Hunger means that one or more threads cannot get the resources they need for a variety of reasons, resulting in a constant inability to execute. For example, its thread priority may be too low, and the high-priority thread constantly grabs the resources it needs, making the low-priority thread unable to work.

Supplementary deadlock

Refers to two or more processes (or threads) in the execution process, due to competition for resources caused by a mutual waiting phenomenon, if there is no external force, they will not be able to push forward. At this point, it is said that the system is in a deadlock state or the system has a deadlock, and these processes that are always waiting for each other are called deadlock processes.

The cause of deadlock

Compete with each other for shared resources

Four conditions for deadlock

1. Mutex condition: shared resources are occupied by a thread

two。 Request and hold condition (possession and wait): when a process is blocked by a request for a resource, it does not release the acquired resource.

3. Inalienable condition (non-preemptive): the process has acquired resources and cannot be deprived until it is used up.

4. Loop wait condition: multiple threads loop waiting for resources, and it is a loop waiting for each other

How to solve the deadlock?

You only need to break one of the above four conditions.

1. Request and retention conditions: enlarge the lock range and remove preemption of resources

two。 No deprivation: replace it with a reentrant lock ReentrantLock

3. Loop wait: change it to a sequential lock to avoid loop waiting

4. Mutex is a multithreaded feature, so this condition cannot be avoided.

Live lock

Thread 1 can use resources, but it is polite to let other threads use resources first, and thread 2 can also use resources, but it is very gentlemanly and allows other threads to use resources first. So you let me, I let you, the last two threads can't use the resource. The livelock will not be blocked, but will constantly detect a condition that can never be true. In addition to the resources held by the process itself, processes in the livelock state continue to consume valuable CPU time.

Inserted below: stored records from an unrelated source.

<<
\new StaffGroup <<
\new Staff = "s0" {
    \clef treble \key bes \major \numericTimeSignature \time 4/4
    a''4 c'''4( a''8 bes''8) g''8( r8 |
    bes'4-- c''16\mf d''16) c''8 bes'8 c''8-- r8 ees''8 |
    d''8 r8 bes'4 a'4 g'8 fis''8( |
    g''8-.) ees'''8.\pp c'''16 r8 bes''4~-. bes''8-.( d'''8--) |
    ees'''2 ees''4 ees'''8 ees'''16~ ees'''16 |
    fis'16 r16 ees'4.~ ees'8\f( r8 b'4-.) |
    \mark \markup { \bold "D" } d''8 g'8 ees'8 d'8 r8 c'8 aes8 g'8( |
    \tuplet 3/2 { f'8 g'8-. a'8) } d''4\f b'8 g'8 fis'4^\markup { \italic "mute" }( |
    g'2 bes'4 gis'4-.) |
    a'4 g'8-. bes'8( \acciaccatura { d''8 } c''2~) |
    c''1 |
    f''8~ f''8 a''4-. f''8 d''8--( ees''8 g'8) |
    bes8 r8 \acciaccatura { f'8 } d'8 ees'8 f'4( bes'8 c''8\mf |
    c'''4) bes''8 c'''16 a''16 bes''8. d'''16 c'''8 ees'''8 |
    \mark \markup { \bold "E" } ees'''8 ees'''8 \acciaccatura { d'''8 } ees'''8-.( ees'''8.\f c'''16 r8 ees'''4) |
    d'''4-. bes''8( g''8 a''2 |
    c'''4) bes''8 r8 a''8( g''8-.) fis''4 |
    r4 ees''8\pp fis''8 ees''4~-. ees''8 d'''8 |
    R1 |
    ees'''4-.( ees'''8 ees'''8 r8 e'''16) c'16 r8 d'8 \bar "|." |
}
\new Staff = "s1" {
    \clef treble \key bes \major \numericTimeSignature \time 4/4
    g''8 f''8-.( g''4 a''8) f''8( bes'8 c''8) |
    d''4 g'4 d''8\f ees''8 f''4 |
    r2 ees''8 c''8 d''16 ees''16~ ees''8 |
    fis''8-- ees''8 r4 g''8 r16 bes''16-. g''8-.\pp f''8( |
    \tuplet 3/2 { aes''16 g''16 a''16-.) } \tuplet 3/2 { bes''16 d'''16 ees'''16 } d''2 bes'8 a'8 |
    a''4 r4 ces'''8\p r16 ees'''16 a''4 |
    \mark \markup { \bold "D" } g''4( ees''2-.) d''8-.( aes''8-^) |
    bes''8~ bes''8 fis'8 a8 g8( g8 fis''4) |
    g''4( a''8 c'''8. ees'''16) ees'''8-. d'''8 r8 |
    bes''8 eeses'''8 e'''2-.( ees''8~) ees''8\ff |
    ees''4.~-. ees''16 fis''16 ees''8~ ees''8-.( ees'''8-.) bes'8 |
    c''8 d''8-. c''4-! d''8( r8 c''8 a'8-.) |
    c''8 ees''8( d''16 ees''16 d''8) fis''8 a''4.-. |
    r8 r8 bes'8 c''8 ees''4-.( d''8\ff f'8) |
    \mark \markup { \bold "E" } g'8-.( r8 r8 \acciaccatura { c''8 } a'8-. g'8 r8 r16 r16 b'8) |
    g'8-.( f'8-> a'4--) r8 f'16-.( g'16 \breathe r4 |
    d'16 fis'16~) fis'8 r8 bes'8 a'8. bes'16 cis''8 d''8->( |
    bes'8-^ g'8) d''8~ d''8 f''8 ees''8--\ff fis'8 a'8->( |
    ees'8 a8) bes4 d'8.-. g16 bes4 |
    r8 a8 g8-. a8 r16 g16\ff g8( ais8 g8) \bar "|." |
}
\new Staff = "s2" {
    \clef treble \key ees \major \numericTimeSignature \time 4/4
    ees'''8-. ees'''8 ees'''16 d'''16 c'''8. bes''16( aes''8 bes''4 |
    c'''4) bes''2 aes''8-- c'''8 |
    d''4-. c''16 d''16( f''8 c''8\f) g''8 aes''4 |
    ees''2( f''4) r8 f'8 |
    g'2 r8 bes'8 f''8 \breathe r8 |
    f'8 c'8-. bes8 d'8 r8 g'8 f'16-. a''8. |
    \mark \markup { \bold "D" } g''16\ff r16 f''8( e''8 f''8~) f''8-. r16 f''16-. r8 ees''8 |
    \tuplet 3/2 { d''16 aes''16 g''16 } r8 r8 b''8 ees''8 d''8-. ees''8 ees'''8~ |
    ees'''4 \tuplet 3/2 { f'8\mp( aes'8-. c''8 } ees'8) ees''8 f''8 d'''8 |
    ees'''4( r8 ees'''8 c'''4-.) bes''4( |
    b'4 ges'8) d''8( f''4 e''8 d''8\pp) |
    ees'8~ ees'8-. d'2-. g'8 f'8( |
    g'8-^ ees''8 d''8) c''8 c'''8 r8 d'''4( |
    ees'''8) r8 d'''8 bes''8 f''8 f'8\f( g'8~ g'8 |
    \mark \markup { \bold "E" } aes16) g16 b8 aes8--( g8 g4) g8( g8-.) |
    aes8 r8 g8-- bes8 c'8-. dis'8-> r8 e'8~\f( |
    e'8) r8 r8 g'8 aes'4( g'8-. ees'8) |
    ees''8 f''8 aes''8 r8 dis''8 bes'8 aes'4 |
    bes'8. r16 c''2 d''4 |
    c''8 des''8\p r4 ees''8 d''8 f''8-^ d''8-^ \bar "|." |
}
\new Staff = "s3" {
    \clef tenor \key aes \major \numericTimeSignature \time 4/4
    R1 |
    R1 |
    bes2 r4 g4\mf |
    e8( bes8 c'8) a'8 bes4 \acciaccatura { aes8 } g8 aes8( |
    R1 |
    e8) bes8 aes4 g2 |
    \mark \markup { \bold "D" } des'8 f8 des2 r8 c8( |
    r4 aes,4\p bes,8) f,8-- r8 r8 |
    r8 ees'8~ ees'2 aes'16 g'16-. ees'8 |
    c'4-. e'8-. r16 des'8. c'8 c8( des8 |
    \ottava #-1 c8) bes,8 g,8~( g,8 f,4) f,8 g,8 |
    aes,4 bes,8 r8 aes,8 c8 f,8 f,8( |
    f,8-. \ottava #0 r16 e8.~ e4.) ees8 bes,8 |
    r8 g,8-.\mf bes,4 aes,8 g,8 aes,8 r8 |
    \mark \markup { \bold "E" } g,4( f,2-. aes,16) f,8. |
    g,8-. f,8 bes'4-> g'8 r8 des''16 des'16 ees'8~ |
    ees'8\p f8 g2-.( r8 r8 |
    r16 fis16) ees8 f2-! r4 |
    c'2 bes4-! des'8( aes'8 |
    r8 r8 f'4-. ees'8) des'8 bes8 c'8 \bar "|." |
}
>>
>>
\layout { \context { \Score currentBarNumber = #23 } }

The task or executor is not blocked, because some conditions are not met, resulting in repeated attempts, failures, attempts, failures. During this time, the state of the thread will keep changing.

hunger

It means that if thread T1 takes up the resource R, thread T2 requests to block R, so T2 waits. T3 also requests resource R, and when T1 releases the blockade on R, the system first approves T3's request, and T2 is still waiting. Then T4 requests to block R, and when T3 releases the blockade on R, the system approves T4's request. T2 may wait forever.

This is the unfair locking mechanism provided in ReentrantLock display locks (of course, ReentrantLock also provides a fair locking mechanism for users to decide which locking strategy to use according to specific usage scenarios). Unfair locking can improve throughput but will inevitably cause hunger in some threads.

The cause of hunger

[that is, the reason why the thread has been waiting but cannot execute]

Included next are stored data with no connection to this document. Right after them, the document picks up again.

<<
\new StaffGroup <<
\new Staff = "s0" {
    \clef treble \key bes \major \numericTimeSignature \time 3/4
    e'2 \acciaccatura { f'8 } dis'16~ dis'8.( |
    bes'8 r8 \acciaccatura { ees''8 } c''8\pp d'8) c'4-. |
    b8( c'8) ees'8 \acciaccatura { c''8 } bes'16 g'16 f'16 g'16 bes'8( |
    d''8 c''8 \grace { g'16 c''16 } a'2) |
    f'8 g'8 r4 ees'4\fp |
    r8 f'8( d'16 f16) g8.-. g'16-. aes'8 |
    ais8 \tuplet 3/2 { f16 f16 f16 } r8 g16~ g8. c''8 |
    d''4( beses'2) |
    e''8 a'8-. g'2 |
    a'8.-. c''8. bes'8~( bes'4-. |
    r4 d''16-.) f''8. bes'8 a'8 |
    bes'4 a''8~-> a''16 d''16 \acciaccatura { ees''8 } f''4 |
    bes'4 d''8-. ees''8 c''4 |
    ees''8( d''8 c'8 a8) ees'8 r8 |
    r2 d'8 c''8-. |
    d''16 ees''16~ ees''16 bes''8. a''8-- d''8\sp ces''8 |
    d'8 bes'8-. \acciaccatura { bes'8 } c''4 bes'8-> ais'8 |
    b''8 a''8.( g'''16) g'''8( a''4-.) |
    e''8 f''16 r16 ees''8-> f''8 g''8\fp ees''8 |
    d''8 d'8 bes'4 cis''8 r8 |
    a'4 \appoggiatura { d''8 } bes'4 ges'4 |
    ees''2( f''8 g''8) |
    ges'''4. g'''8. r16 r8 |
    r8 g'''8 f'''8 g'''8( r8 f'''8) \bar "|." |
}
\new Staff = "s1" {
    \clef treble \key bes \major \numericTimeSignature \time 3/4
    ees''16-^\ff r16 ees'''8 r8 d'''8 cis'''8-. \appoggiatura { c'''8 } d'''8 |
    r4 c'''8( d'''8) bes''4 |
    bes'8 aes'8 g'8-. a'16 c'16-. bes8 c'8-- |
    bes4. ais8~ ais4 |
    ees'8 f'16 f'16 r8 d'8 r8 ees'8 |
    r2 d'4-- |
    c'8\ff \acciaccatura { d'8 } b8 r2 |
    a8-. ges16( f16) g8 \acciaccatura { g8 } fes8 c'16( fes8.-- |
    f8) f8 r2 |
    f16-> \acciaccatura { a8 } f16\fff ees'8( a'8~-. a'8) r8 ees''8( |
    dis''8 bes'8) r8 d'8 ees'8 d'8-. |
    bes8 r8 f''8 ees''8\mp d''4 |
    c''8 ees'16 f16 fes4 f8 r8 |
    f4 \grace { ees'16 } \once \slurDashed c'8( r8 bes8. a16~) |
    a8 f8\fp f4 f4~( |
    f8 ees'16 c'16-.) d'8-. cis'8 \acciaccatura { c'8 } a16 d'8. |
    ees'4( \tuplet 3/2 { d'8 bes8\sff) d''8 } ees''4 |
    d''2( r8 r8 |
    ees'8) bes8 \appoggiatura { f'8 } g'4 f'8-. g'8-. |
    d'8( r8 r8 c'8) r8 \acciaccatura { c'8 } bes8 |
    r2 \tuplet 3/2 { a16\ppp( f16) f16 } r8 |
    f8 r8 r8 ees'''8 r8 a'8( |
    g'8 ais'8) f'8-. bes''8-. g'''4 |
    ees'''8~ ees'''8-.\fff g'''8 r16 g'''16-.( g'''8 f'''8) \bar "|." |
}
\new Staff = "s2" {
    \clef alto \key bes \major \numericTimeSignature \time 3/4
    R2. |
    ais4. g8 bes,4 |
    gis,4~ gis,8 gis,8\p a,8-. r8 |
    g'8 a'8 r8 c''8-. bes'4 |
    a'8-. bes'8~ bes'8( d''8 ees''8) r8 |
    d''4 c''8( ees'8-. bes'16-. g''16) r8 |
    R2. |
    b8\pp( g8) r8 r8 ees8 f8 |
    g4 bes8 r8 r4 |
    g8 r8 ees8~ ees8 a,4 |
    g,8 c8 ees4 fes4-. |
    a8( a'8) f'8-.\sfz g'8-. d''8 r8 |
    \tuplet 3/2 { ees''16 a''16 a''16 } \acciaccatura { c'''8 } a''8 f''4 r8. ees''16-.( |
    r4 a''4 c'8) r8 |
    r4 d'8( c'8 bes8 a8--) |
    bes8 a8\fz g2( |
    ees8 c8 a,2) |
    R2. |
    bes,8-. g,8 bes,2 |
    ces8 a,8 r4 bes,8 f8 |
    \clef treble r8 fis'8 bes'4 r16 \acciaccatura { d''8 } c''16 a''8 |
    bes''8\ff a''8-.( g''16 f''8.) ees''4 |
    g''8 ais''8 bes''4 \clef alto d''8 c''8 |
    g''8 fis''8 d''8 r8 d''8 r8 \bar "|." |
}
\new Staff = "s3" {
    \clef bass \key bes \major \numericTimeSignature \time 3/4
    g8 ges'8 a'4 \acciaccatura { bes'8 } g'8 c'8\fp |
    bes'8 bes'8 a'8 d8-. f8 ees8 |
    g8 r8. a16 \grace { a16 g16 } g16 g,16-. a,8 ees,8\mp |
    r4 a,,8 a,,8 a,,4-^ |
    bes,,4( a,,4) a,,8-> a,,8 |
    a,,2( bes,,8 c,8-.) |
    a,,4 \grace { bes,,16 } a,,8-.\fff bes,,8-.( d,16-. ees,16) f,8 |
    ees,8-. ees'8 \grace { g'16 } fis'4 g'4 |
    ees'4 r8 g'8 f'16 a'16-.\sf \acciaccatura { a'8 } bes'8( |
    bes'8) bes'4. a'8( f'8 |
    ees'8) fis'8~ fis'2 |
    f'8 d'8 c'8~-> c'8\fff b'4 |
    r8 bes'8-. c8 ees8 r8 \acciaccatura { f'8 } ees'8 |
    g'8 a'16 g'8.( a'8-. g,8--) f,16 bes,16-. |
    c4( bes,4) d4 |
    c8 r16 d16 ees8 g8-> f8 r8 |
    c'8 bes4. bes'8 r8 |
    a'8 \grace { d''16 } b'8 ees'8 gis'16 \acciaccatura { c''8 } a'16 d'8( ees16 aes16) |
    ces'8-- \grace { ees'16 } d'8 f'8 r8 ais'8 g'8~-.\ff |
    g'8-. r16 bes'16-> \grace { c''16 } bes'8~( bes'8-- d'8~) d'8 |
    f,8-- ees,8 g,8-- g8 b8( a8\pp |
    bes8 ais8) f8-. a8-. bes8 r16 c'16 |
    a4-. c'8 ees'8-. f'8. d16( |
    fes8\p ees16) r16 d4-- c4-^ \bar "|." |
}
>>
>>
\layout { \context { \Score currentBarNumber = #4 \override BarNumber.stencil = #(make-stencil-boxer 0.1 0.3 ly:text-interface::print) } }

1. High priority threads preempt resource threads

two。 Waiting for an object that is also permanently waiting for completion.

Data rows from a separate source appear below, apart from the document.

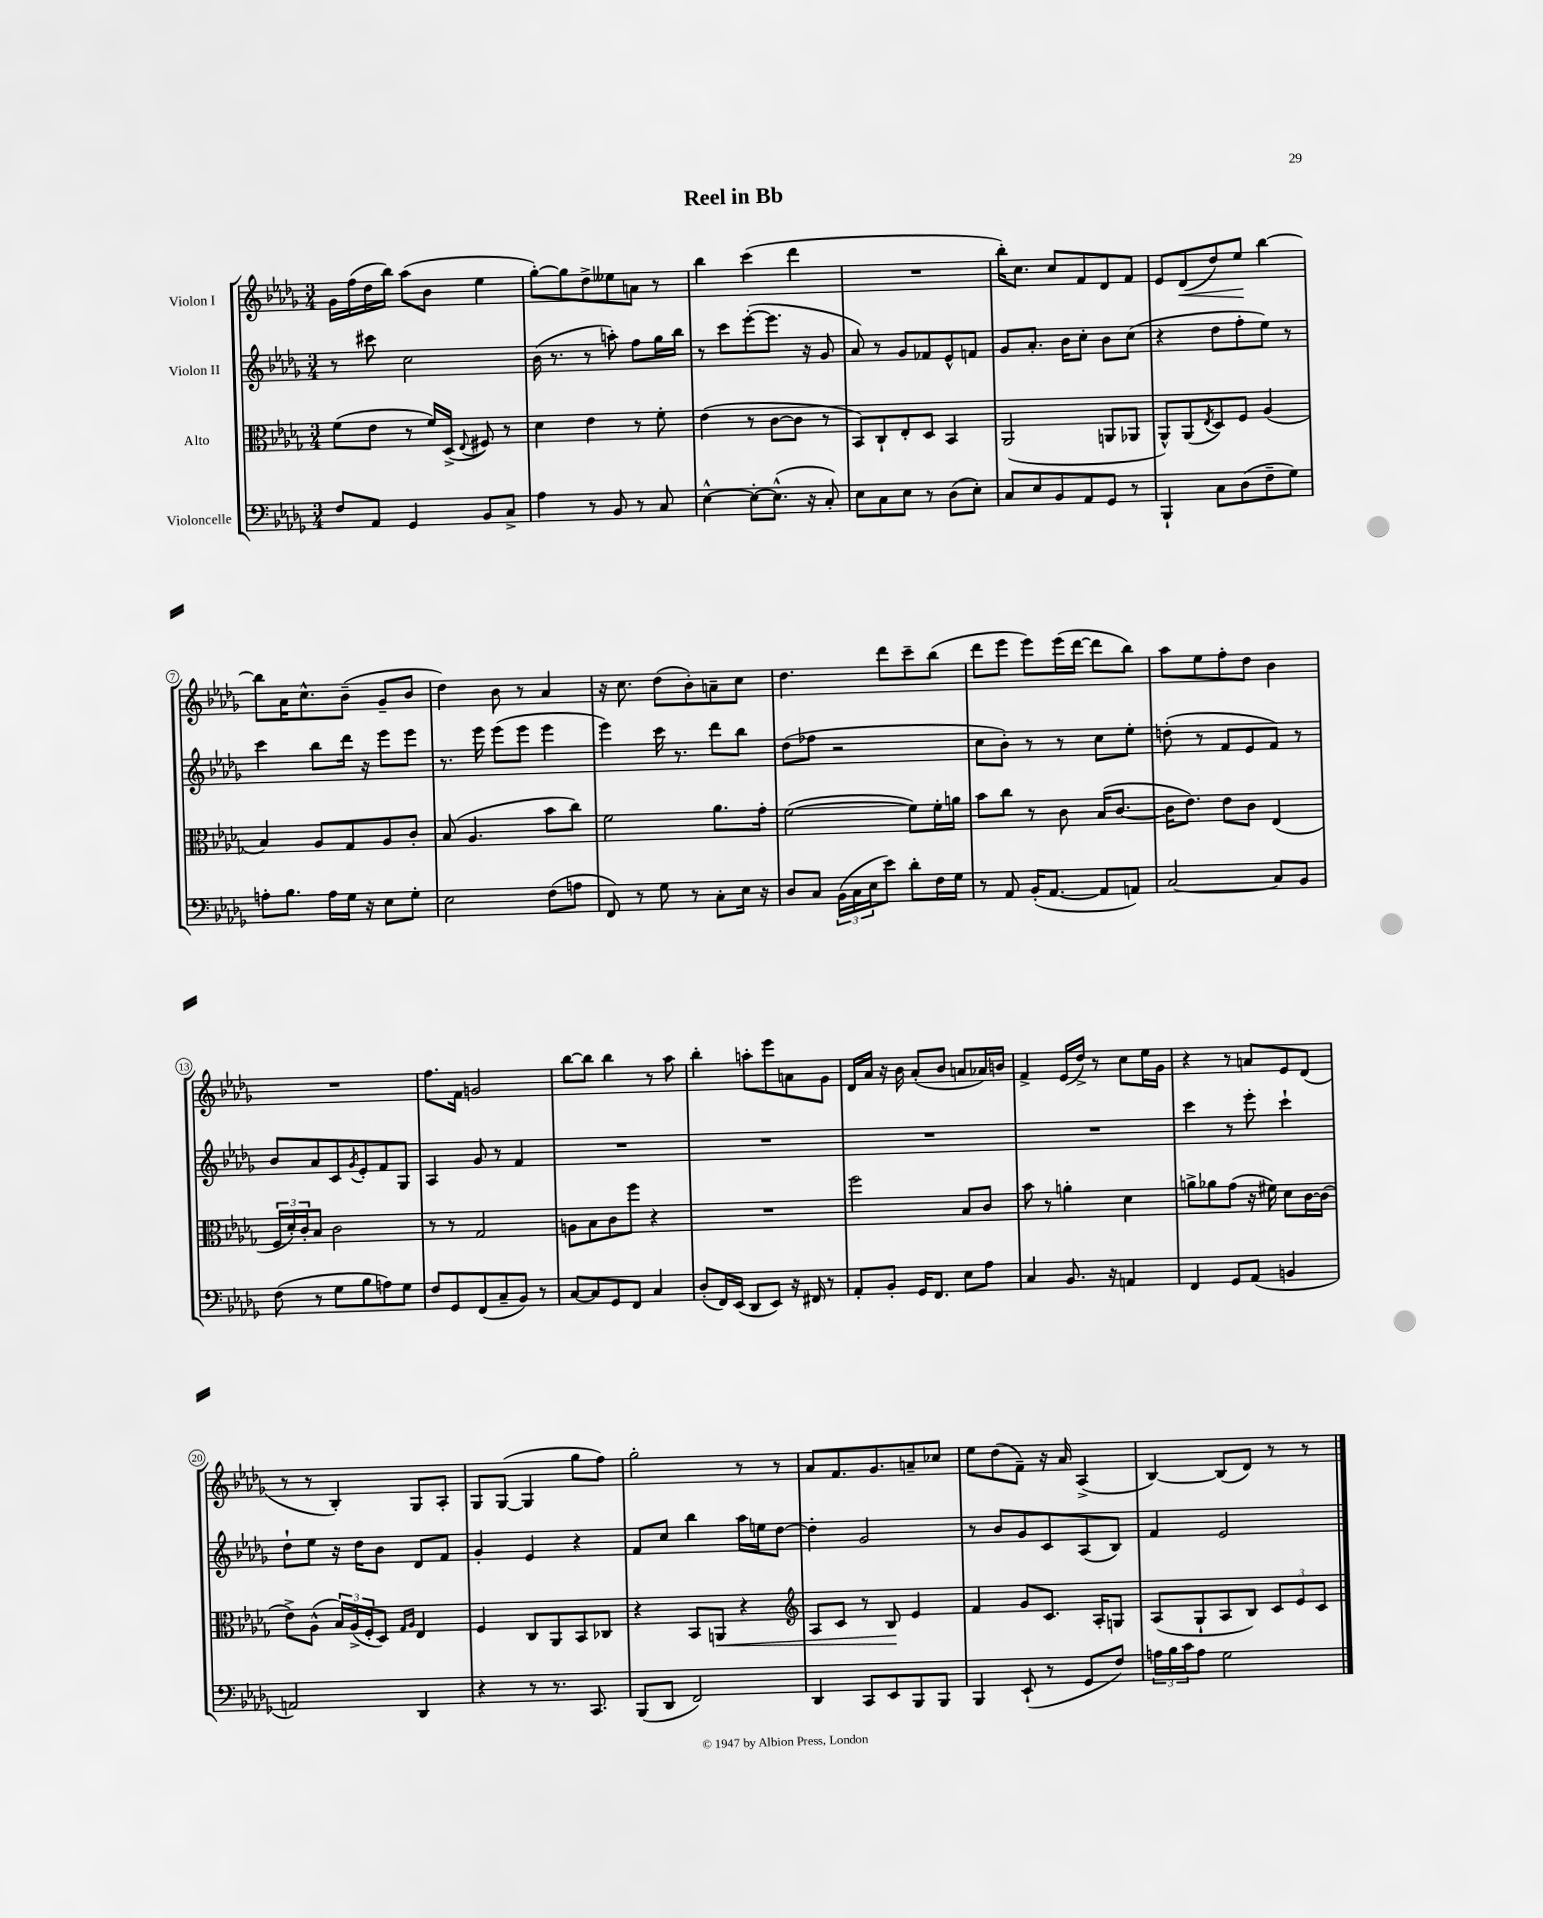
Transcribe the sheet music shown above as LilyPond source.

\header { title = "Reel in Bb" }
<<
\new StaffGroup <<
\new Staff = "s0" \with { instrumentName = "Violon I" } {
    \clef treble \key des \major \numericTimeSignature \time 3/4
    ges'16 f''16( des''16 bes''16) aes''8( bes'8 ees''4 |
    ges''8~-.) ges''8 des''8-> eeses''8 a'8 r8 |
    bes''4 c'''4( des'''4 |
    R2. |
    bes''16-.) c''8. c''8 f'8 des'8 f'8 |
    ees'8 des'8\<( des''8) ees''8\! bes''4~ |
    bes''8 aes'16 c''8.-^ bes'8--( ges'8-- bes'8 |
    des''4) bes'8 r8 aes'4 |
    r16 c''8. des''8( bes'8-.) a'8-- c''8 |
    des''4. des'''8 c'''8-- bes''8( |
    des'''8 ees'''8 ees'''8) ees'''16( des'''16~ des'''8 bes''8) |
    aes''8 ees''8 f''8-. des''8 bes'4 |
    R2. |
    f''8. f'16 g'2 |
    bes''8~ bes''8 bes''4 r8 aes''8 |
    bes''4-. a''8-. ees'''8 a'8 ges'8 |
    des'16 aes'16 r16 bes'16 aes'8-.( bes'8 a'8 aes'16) b'16 |
    f'4-> ees'16( des''16->) r8 c''8 ees''16 ges'16 |
    r4 r8 a'8 ees'8 des'8( |
    r8 r8 bes4-.) ges8 aes8-. |
    ges8 ges8~( ges4 ges''8 f''8) |
    ges''2-. r8 r8 |
    aes'8 f'8. ges'8. a'8-- ces''8 |
    ees''8 des''8( f'8--) r16 aes'16 aes4->( |
    bes4~) bes8( des'8) r8 r8 \bar "|." |
}
\new Staff = "s1" \with { instrumentName = "Violon II" } {
    \clef treble \key des \major \numericTimeSignature \time 3/4
    r8 cis'''8 c''2 |
    bes'16( r8. r8 a''8-.) f''8 ges''16 bes''16 |
    r8 c'''8 ees'''8~-.( ees'''8. r16 ges'8 |
    aes'8) r8 ges'8 fes'8 ees'8-^ f'8 |
    ges'8 aes'8.-. bes'16 c''8-. bes'8 c''8( |
    r4 des''8 f''8-. ees''8) r8 |
    c'''4 bes''8 des'''16 r16 ees'''8 ees'''8 |
    r8. ees'''16 ees'''8( ees'''8 ees'''4 |
    ees'''4) c'''16 r8. des'''8 bes''8 |
    des''8( fes''8 r2 |
    c''8 bes'8-.) r8 r8 c''8 ees''8-. |
    d''8-.( r8 f'8 ees'8 f'8) r8 |
    bes'8 aes'8 c'8 \acciaccatura { ges'8 } ees'8-. f'8 ges8 |
    aes4 ges'8 r8 f'4 |
    R2. |
    R2. |
    R2. |
    R2. |
    c'''4 r8 ees'''8-. c'''4-! |
    des''8-! ees''8 r16 des''16 bes'8 des'8 f'8 |
    ges'4-. ees'4 r4 |
    f'8 c''8 bes''4 aes''16 e''16 des''8~ |
    des''4-. ges'2 |
    r8 bes'8 ges'8 c'8 aes8( bes8) |
    f'4 ees'2 \bar "|." |
}
\new Staff = "s2" \with { instrumentName = "Alto" } {
    \clef alto \key des \major \numericTimeSignature \time 3/4
    f'8( ees'8 r8 f'16) des16->( \appoggiatura { ees8 } fis8) r8 |
    des'4 ees'4 r8 f'8-. |
    ees'4( r8 c'8~ c'8 r8 |
    bes,8) c8-! ees8-. des8 bes,4 |
    aes,2( a,8 aes,8 |
    aes,8-^) aes,8( \acciaccatura { ees8 } des8) f8 aes4( |
    bes4) aes8 ges8 aes8 c'8-. |
    bes8( aes4. bes'8 c''8) |
    f'2 aes'8. ges'16-. |
    f'2~( f'8) f'16-. a'16 |
    bes'8 c''8 r8 c'8 bes16( c'8.~ |
    c'16 ees'8.) ees'8 c'8 ees4( |
    \tuplet 3/2 { f16 des'16-.) c'16-. } bes8 c'2 |
    r8 r8 ges2 |
    a8 bes8 c'8 f''8 r4 |
    R2. |
    f''2 bes8 c'8 |
    bes'8 r8 a'4-. des'4 |
    a'8-> aes'8 ges'8( r16 fis'16) des'8 c'16~ c'16( |
    ees'8->) aes8-^( \tuplet 3/2 { bes16) aes16->( f16-. } des8) \grace { ges16 aes16 } ees4 |
    f4 c8 aes,8 bes,8 ces8 |
    r4 bes,8 a,8\< r4 |
    \clef treble aes8 c'8 r8 bes8\! ees'4 |
    f'4 ges'8 c'8. aes16-. g8 |
    aes8( ges8-! aes8 bes8) \tuplet 3/2 { c'8 ees'8 c'8 } \bar "|." |
}
\new Staff = "s3" \with { instrumentName = "Violoncelle" } {
    \clef bass \key des \major \numericTimeSignature \time 3/4
    f8 aes,8 ges,4 bes,8 c8-> |
    aes4 r8 bes,8 r8 c8 |
    ees4~-^ ees8~-. ees8.-^( r16 c8-.) |
    ees8 c8 ees8 r8 des8( ees8-.) |
    c8 ees8 bes,8 aes,8 ges,8 r8 |
    bes,,4-! c8 des8( f8-- ges8) |
    a8-. bes8. a16 ges16 r16 ees8 ges8-. |
    ees2 f8( a8 |
    f,8) r8 ges8 r8 c8-. ees16 r16 |
    des8 c8 \tuplet 3/2 { bes,16( c16 ees16 } ees'8) des'8-. f16 ges16 |
    r8 aes,8 bes,16-.( aes,8.~ aes,8 a,8) |
    c2~ c8 bes,8 |
    f8( r8 ges8 bes8 a8) ges8 |
    f8 ges,8 f,8( c8-- bes,8) r8 |
    c8~ c8 ges,8 f,8 c4 |
    des8-.( f,16) ees,16( des,8 ees,8) r16 fis,16 r8 |
    aes,8-. bes,8-. ges,16 f,8. ees8 aes8 |
    c4 bes,8. r16 a,4 |
    f,4 ges,8 aes,8( b,4 |
    a,2) des,4 |
    r4 r8 r8. c,8. |
    bes,,8( des,8 f,2) |
    des,4 c,8 ees,8 bes,,8 bes,,8 |
    bes,,4 ees,8-!( r8 ges,8 f8) |
    \tuplet 3/2 { a16 bes16 c'16 } a8 ges2 \bar "|." |
}
>>
>>
\layout { \context { \Score \override BarNumber.stencil = #(make-stencil-circler 0.1 0.3 ly:text-interface::print) } }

3. The thread is permanently blocked in a state waiting to enter the synchronous block because other threads can always access the synchronous block continuously before it (such as blocking in synchronized).

The difference between a live lock and a deadlock

Deadlocks will block, waiting for the other party to release resources, always in a blocked state; livelocks will constantly change the thread state to try to obtain resources.

The livelock may unlock itself, but not the deadlock.

The difference between deadlock and hunger

Processes are hungry because other higher-priority processes continue to request the same resources. Unlike deadlocks or live locks, hunger can be unlocked. For example, when other high-priority processes are terminated and no higher-priority processes arrive.

After reading the above, do you have any further understanding of what deadlocks, live locks, and hunger mean in Java concurrency? If you want to know more knowledge or related content, please follow the industry information channel, thank you for your support.